_Records for the task_.
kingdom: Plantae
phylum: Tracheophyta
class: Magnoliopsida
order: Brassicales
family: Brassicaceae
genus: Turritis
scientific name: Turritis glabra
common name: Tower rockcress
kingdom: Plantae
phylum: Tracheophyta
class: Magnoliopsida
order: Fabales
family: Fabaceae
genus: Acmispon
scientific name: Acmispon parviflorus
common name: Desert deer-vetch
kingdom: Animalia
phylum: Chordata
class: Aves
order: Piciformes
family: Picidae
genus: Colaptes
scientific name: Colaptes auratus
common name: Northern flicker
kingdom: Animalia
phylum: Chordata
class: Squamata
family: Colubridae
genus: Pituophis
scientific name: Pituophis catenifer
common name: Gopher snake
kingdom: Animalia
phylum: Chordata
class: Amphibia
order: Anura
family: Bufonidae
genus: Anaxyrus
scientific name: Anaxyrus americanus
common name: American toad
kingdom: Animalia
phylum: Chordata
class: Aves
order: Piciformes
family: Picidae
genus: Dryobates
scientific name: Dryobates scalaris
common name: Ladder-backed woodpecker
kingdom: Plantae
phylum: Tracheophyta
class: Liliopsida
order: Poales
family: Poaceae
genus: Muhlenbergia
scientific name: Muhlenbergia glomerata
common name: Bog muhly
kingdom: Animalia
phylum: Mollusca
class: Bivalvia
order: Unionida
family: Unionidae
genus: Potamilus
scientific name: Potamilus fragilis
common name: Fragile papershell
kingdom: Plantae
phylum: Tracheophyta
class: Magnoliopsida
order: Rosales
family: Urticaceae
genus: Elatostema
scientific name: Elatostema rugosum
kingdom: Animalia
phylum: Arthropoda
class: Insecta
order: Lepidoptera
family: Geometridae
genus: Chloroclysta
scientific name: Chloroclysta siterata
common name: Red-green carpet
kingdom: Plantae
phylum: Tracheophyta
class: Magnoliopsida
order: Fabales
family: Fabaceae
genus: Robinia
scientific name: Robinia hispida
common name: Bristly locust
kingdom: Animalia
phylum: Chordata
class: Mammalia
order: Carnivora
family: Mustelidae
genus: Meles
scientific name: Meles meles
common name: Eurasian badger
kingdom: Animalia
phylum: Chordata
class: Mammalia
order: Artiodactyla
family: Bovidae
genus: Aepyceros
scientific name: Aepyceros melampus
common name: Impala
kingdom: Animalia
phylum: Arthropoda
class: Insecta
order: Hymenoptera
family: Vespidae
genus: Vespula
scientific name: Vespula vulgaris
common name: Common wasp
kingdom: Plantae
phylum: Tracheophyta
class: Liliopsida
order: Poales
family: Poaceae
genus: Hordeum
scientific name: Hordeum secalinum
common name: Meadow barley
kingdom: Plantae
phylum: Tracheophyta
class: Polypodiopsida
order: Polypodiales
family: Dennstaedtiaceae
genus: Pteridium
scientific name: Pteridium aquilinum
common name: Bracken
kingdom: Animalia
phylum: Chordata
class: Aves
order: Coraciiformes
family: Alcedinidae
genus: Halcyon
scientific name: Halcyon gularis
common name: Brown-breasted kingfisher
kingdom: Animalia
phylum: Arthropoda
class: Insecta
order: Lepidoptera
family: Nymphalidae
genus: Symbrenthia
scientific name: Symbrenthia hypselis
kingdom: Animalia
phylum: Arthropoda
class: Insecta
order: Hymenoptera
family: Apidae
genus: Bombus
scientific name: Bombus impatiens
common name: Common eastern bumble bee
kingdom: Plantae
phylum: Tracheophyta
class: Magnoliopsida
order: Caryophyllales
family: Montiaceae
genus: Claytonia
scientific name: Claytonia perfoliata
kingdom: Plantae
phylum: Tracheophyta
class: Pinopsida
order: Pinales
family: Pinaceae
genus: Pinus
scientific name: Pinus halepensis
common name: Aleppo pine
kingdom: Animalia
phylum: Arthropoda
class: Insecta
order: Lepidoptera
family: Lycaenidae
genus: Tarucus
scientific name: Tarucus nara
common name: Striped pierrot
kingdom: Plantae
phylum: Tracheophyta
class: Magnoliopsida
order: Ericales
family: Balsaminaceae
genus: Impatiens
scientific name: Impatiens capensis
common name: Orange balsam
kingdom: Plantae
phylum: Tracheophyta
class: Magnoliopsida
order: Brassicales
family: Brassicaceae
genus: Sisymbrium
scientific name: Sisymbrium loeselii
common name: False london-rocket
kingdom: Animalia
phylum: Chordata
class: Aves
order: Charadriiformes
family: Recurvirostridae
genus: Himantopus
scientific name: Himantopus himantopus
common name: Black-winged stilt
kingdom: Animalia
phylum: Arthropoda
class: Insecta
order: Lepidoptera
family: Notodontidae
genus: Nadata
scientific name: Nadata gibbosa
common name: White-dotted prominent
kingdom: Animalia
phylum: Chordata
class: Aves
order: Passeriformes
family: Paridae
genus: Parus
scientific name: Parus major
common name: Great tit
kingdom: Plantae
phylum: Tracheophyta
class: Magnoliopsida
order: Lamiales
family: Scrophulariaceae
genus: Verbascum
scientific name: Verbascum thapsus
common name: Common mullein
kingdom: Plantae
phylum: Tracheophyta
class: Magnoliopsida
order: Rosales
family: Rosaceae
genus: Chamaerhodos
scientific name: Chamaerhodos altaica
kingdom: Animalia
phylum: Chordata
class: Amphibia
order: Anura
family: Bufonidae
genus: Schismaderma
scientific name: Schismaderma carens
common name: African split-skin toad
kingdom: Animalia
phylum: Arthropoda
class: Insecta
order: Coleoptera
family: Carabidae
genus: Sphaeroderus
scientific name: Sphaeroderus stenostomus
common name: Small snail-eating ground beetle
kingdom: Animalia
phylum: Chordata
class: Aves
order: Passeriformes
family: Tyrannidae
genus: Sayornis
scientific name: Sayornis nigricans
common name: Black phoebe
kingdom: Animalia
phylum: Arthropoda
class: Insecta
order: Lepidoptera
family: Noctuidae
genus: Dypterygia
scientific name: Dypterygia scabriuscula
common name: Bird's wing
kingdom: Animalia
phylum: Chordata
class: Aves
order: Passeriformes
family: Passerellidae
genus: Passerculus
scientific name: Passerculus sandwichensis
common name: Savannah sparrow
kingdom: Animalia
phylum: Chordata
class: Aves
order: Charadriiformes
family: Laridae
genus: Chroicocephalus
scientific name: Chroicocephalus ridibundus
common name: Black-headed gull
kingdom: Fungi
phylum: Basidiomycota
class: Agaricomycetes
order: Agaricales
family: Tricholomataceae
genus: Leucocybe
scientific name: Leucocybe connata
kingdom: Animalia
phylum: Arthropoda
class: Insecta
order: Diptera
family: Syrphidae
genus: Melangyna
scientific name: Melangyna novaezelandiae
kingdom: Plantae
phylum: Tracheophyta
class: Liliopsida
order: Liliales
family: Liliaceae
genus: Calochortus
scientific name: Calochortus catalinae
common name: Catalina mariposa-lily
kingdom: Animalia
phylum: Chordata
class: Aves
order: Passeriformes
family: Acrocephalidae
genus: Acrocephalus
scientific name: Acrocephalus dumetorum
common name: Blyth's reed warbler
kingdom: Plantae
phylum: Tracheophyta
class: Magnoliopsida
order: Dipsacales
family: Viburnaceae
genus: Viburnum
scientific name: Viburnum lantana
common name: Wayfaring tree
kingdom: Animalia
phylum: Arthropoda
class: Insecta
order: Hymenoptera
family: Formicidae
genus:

_Exercise description_. Copy the stretch of the data above from the line containing "genus: Elatostema" through the line containing "scientific name: Robinia hispida", both included, word for word.

_Reply to the exercise_.
genus: Elatostema
scientific name: Elatostema rugosum
kingdom: Animalia
phylum: Arthropoda
class: Insecta
order: Lepidoptera
family: Geometridae
genus: Chloroclysta
scientific name: Chloroclysta siterata
common name: Red-green carpet
kingdom: Plantae
phylum: Tracheophyta
class: Magnoliopsida
order: Fabales
family: Fabaceae
genus: Robinia
scientific name: Robinia hispida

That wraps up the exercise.